Entries taken from a collection
<<<<

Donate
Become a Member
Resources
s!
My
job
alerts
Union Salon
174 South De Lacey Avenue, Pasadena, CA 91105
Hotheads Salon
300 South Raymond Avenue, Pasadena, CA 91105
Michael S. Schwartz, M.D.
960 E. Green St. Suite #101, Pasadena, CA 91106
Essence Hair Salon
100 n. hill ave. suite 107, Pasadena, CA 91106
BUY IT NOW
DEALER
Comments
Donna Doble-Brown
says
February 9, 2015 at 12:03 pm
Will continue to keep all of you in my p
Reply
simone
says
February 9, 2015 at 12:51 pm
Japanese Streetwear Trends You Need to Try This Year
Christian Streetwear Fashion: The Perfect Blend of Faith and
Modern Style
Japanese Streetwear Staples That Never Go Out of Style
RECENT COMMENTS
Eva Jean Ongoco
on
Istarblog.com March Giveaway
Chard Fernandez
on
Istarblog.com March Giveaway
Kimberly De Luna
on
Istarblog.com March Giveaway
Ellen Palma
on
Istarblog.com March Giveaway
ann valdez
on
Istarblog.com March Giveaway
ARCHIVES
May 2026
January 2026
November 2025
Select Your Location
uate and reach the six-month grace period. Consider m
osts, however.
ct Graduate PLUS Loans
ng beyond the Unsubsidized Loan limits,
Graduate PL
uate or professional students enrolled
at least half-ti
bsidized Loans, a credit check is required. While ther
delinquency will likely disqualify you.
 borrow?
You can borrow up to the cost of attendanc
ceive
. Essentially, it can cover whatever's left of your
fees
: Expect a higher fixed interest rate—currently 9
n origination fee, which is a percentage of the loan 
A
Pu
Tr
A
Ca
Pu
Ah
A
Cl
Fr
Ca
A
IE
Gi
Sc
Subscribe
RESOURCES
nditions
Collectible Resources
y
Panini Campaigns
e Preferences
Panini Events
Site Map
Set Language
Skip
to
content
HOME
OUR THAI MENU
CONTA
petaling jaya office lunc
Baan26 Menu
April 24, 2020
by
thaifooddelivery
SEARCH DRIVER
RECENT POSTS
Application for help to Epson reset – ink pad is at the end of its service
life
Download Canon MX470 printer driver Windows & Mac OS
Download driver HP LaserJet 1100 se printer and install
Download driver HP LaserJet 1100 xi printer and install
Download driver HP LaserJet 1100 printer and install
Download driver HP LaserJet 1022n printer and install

>>>>

**Work request:** In full and verbatim, repeat the records given above.

**Your solution:**
Donate
Become a Member
Resources
s!
My
job
alerts
Union Salon
174 South De Lacey Avenue, Pasadena, CA 91105
Hotheads Salon
300 South Raymond Avenue, Pasadena, CA 91105
Michael S. Schwartz, M.D.
960 E. Green St. Suite #101, Pasadena, CA 91106
Essence Hair Salon
100 n. hill ave. suite 107, Pasadena, CA 91106
BUY IT NOW
DEALER
Comments
Donna Doble-Brown
says
February 9, 2015 at 12:03 pm
Will continue to keep all of you in my p
Reply
simone
says
February 9, 2015 at 12:51 pm
Japanese Streetwear Trends You Need to Try This Year
Christian Streetwear Fashion: The Perfect Blend of Faith and
Modern Style
Japanese Streetwear Staples That Never Go Out of Style
RECENT COMMENTS
Eva Jean Ongoco
on
Istarblog.com March Giveaway
Chard Fernandez
on
Istarblog.com March Giveaway
Kimberly De Luna
on
Istarblog.com March Giveaway
Ellen Palma
on
Istarblog.com March Giveaway
ann valdez
on
Istarblog.com March Giveaway
ARCHIVES
May 2026
January 2026
November 2025
Select Your Location
uate and reach the six-month grace period. Consider m
osts, however.
ct Graduate PLUS Loans
ng beyond the Unsubsidized Loan limits,
Graduate PL
uate or professional students enrolled
at least half-ti
bsidized Loans, a credit check is required. While ther
delinquency will likely disqualify you.
 borrow?
You can borrow up to the cost of attendanc
ceive
. Essentially, it can cover whatever's left of your
fees
: Expect a higher fixed interest rate—currently 9
n origination fee, which is a percentage of the loan 
A
Pu
Tr
A
Ca
Pu
Ah
A
Cl
Fr
Ca
A
IE
Gi
Sc
Subscribe
RESOURCES
nditions
Collectible Resources
y
Panini Campaigns
e Preferences
Panini Events
Site Map
Set Language
Skip
to
content
HOME
OUR THAI MENU
CONTA
petaling jaya office lunc
Baan26 Menu
April 24, 2020
by
thaifooddelivery
SEARCH DRIVER
RECENT POSTS
Application for help to Epson reset – ink pad is at the end of its service
life
Download Canon MX470 printer driver Windows & Mac OS
Download driver HP LaserJet 1100 se printer and install
Download driver HP LaserJet 1100 xi printer and install
Download driver HP LaserJet 1100 printer and install
Download driver HP LaserJet 1022n printer and install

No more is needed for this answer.